Chris Farrell Nov 22, 2012

Japan’s stock market is at a six and a half month high. And that’s in part thanks to expectations that Japan’s version of the Federal Reserve is about to get aggressive. Or, you might say, go negative.

As in: set negative interest rates, to get investors to stop putting their money into government bonds. Negative interest rates mean you’re paying say, a central bank, to store your cash in their vaults.

Negative interest rates already exist here in the U.S., if you go buy Treasury inflation-protected securities, says Marketplace Economics correspondent Chris Farrell.
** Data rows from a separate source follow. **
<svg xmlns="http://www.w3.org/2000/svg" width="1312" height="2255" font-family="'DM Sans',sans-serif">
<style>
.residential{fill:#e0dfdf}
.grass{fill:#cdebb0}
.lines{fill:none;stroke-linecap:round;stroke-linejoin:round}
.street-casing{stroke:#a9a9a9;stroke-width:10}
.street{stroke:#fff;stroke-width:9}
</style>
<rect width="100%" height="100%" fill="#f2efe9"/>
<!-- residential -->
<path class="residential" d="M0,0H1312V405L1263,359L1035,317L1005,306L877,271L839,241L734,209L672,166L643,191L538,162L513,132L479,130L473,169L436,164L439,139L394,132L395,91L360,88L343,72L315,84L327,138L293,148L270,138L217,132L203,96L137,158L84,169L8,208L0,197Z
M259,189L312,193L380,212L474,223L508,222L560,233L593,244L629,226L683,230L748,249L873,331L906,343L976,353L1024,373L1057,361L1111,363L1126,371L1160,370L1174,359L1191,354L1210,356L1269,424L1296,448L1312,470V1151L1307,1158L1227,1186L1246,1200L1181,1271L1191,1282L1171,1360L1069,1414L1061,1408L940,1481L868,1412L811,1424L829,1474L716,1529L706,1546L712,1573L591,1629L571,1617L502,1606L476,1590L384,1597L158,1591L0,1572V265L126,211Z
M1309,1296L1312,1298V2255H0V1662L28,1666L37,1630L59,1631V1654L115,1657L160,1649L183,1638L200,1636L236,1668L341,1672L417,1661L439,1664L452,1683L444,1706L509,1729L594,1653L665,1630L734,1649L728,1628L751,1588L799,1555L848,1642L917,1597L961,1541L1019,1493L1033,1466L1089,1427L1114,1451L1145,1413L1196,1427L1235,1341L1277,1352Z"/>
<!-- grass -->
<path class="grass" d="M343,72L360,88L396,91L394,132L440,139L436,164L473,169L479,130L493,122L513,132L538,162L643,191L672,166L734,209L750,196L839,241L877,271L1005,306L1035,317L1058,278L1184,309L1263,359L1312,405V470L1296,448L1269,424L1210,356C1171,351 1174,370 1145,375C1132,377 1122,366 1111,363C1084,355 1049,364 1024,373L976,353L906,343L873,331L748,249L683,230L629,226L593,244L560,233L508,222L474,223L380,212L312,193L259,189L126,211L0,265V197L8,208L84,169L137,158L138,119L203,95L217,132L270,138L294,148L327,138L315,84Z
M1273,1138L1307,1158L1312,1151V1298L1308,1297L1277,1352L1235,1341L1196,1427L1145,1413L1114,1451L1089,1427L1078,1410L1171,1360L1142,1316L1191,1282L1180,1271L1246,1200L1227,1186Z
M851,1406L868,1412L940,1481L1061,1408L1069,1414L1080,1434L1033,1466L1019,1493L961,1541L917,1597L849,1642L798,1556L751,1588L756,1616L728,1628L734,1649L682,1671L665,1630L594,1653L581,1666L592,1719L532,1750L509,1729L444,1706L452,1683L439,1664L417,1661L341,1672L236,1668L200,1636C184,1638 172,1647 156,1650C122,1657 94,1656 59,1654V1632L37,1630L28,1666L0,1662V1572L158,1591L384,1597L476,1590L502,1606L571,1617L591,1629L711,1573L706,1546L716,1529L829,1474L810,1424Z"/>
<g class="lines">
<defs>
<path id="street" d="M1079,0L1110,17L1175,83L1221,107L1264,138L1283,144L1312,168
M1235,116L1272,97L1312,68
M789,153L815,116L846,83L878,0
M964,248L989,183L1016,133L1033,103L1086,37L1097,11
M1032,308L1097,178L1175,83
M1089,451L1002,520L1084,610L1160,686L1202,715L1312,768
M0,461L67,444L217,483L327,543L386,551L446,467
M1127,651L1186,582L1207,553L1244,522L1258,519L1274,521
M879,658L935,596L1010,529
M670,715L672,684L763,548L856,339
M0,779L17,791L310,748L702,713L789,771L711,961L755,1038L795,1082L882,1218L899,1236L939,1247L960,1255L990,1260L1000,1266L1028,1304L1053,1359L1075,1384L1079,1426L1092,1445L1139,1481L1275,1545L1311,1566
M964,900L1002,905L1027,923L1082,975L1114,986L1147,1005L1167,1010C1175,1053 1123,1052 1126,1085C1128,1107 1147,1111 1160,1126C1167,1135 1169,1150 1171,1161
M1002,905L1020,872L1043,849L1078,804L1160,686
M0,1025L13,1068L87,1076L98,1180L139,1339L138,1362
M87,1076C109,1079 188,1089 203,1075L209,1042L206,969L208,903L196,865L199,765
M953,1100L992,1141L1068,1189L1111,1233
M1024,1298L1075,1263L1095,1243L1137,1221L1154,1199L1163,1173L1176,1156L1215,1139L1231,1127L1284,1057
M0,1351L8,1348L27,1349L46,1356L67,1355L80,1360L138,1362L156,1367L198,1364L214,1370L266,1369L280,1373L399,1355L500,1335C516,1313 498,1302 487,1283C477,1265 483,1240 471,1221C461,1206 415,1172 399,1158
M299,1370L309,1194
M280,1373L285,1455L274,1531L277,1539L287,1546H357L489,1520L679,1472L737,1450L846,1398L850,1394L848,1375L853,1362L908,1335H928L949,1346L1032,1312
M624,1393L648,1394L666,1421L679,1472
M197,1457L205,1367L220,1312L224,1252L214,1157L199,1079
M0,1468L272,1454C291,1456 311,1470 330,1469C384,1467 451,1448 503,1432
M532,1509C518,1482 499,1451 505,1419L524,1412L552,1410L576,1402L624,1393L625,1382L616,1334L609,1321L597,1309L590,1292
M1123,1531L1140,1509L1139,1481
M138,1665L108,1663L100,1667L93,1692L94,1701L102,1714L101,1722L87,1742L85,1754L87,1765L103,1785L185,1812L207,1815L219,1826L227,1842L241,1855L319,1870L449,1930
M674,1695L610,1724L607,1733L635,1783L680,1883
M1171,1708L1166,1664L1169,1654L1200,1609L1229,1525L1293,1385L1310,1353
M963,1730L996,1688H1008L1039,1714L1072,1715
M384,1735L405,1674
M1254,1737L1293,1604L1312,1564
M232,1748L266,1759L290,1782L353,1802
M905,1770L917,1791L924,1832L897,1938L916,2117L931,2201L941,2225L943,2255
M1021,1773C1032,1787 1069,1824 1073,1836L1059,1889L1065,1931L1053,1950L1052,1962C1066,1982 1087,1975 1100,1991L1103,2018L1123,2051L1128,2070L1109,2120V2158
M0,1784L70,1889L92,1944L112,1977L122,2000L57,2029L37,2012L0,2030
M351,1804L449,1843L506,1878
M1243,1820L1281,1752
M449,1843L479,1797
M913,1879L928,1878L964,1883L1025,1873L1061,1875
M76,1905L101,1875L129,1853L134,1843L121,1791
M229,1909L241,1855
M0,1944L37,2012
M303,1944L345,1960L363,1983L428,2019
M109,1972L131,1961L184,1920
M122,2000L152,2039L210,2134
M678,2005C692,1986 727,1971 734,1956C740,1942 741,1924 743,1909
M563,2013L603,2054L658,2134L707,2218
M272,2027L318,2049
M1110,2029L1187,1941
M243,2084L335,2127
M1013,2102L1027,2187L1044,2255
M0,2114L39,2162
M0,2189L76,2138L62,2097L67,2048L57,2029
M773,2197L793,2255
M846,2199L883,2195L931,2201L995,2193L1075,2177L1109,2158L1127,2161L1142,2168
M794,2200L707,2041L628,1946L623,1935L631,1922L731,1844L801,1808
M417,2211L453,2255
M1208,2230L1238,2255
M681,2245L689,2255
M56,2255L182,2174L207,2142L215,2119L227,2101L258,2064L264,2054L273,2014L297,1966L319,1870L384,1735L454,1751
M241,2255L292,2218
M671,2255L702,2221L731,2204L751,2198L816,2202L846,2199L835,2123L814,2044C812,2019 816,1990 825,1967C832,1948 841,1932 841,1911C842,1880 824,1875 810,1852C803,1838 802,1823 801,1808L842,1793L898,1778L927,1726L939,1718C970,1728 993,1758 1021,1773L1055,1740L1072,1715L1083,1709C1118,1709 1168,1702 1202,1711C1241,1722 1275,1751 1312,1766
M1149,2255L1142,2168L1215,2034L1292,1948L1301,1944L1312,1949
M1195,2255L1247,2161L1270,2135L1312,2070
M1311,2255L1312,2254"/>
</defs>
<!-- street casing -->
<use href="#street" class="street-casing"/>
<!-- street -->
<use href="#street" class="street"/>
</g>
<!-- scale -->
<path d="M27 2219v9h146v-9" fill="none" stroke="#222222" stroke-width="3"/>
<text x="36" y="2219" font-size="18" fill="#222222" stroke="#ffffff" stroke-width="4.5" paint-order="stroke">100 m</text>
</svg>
These protect you from any future increase in the Consumer Price Index, but that protection will cost you — you are actually getting a negative yield.

The rates also pop all over the world, in places like Denmark, Farrell adds.

But why would someone agree to such a seemingly raw deal?

“It reflects the fear of what’s happening in Europe and the fiscal cliff and all the economic problems we’ve had over the last five years,” Farrell says. “What’s really going to happen to Greece? What about Spain? It’s a flight to safety.”

Governments and central bankers also like the strategy, because it helps encourage people to buy into the stock market.

“If there’s a negative rate of interest, boy, banks — they’re going to start lending more,” adds Farrell. “It’s part of this whole process… by central bankers to try and get people to take more risks, for banks to lend more; to get demand going, to get the economy going.”

Thus far though, the strategy isn’t working: confidence is still shaky, and people want safety and security, not risk.